Nicht zuletzt hat die Sache in Segeberg auch eine Debatte darüber ausgelöst, welche Rolle den freien Trägern zukommt: An einen solchen hatte das Jugendamt die Betreuung der Familie delegiert. Laut Frank Strutz-Pindor vom Kieler Sozialministerium, in dem das Landesjugendamt angesiedelt ist, sieht das Sozialgesetzbuch für freie Träger einen Vorrang in der Jugendhilfe vor – sofern sie geeignete Dienste anbieten. Aus der „weichen“ Formulierung des Gesetzestextes folge ein Kooperationsgebot.

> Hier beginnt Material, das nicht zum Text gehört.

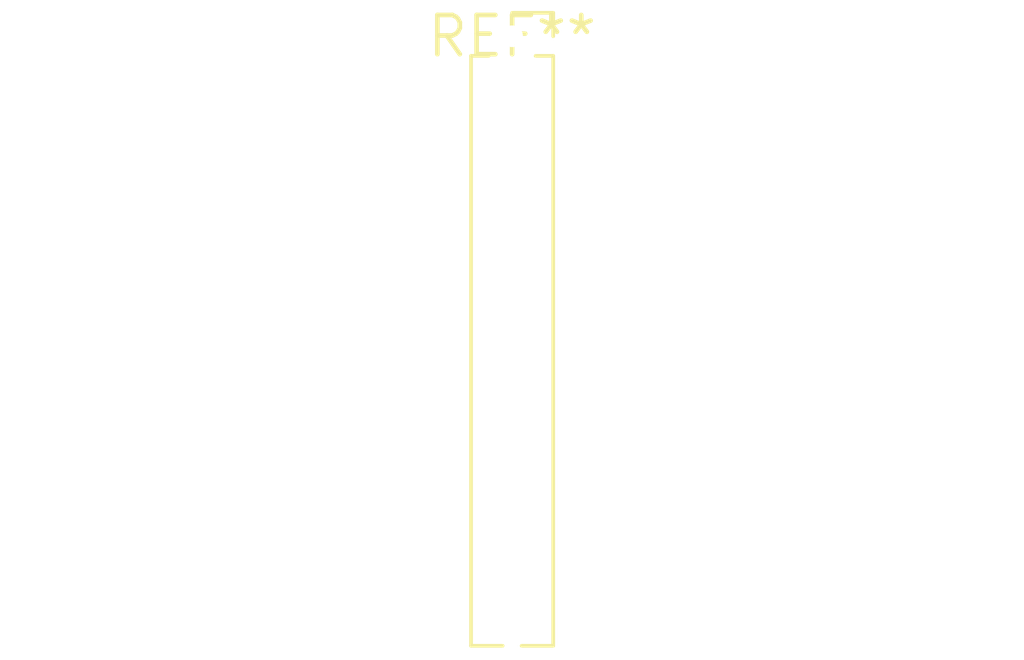
<source format=kicad_pcb>
(kicad_pcb (version 20240108) (generator pcbnew)

  (general
    (thickness 1.6)
  )

  (paper "A4")
  (layers
    (0 "F.Cu" signal)
    (31 "B.Cu" signal)
    (32 "B.Adhes" user "B.Adhesive")
    (33 "F.Adhes" user "F.Adhesive")
    (34 "B.Paste" user)
    (35 "F.Paste" user)
    (36 "B.SilkS" user "B.Silkscreen")
    (37 "F.SilkS" user "F.Silkscreen")
    (38 "B.Mask" user)
    (39 "F.Mask" user)
    (40 "Dwgs.User" user "User.Drawings")
    (41 "Cmts.User" user "User.Comments")
    (42 "Eco1.User" user "User.Eco1")
    (43 "Eco2.User" user "User.Eco2")
    (44 "Edge.Cuts" user)
    (45 "Margin" user)
    (46 "B.CrtYd" user "B.Courtyard")
    (47 "F.CrtYd" user "F.Courtyard")
    (48 "B.Fab" user)
    (49 "F.Fab" user)
    (50 "User.1" user)
    (51 "User.2" user)
    (52 "User.3" user)
    (53 "User.4" user)
    (54 "User.5" user)
    (55 "User.6" user)
    (56 "User.7" user)
    (57 "User.8" user)
    (58 "User.9" user)
  )

  (setup
    (pad_to_mask_clearance 0)
    (pcbplotparams
      (layerselection 0x00010fc_ffffffff)
      (plot_on_all_layers_selection 0x0000000_00000000)
      (disableapertmacros false)
      (usegerberextensions false)
      (usegerberattributes false)
      (usegerberadvancedattributes false)
      (creategerberjobfile false)
      (dashed_line_dash_ratio 12.000000)
      (dashed_line_gap_ratio 3.000000)
      (svgprecision 4)
      (plotframeref false)
      (viasonmask false)
      (mode 1)
      (useauxorigin false)
      (hpglpennumber 1)
      (hpglpenspeed 20)
      (hpglpendiameter 15.000000)
      (dxfpolygonmode false)
      (dxfimperialunits false)
      (dxfusepcbnewfont false)
      (psnegative false)
      (psa4output false)
      (plotreference false)
      (plotvalue false)
      (plotinvisibletext false)
      (sketchpadsonfab false)
      (subtractmaskfromsilk false)
      (outputformat 1)
      (mirror false)
      (drillshape 1)
      (scaleselection 1)
      (outputdirectory "")
    )
  )

  (net 0 "")

  (footprint "PinSocket_1x16_P1.27mm_Vertical" (layer "F.Cu") (at 0 0))

)

</source>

Den Personalbedarf in den Jugendämtern müssten grundsätzlich die Kreise einschätzen, sagt Strutz-Pindor. Zu glauben, mehr Personal allein löse Probleme, könne fatal sein, das habe sich in Hamburg gezeigt, sagt er: „Das Schutzkonzept ist maßgeblich.“

Würden Überlastungsanzeigen gestellt, müssten die Gründe sofort abgestellt werden – das scheine in den Landkreisen auch zu geschehen, sagt Strutz-Pindor. Was nicht bedeute, dass in Bad Segeberg alles richtig gemacht wurde, so Strutz-Pindor. Fälle wie der dortige zeigten, dass es keine hundertprozentige Sicherheit gebe.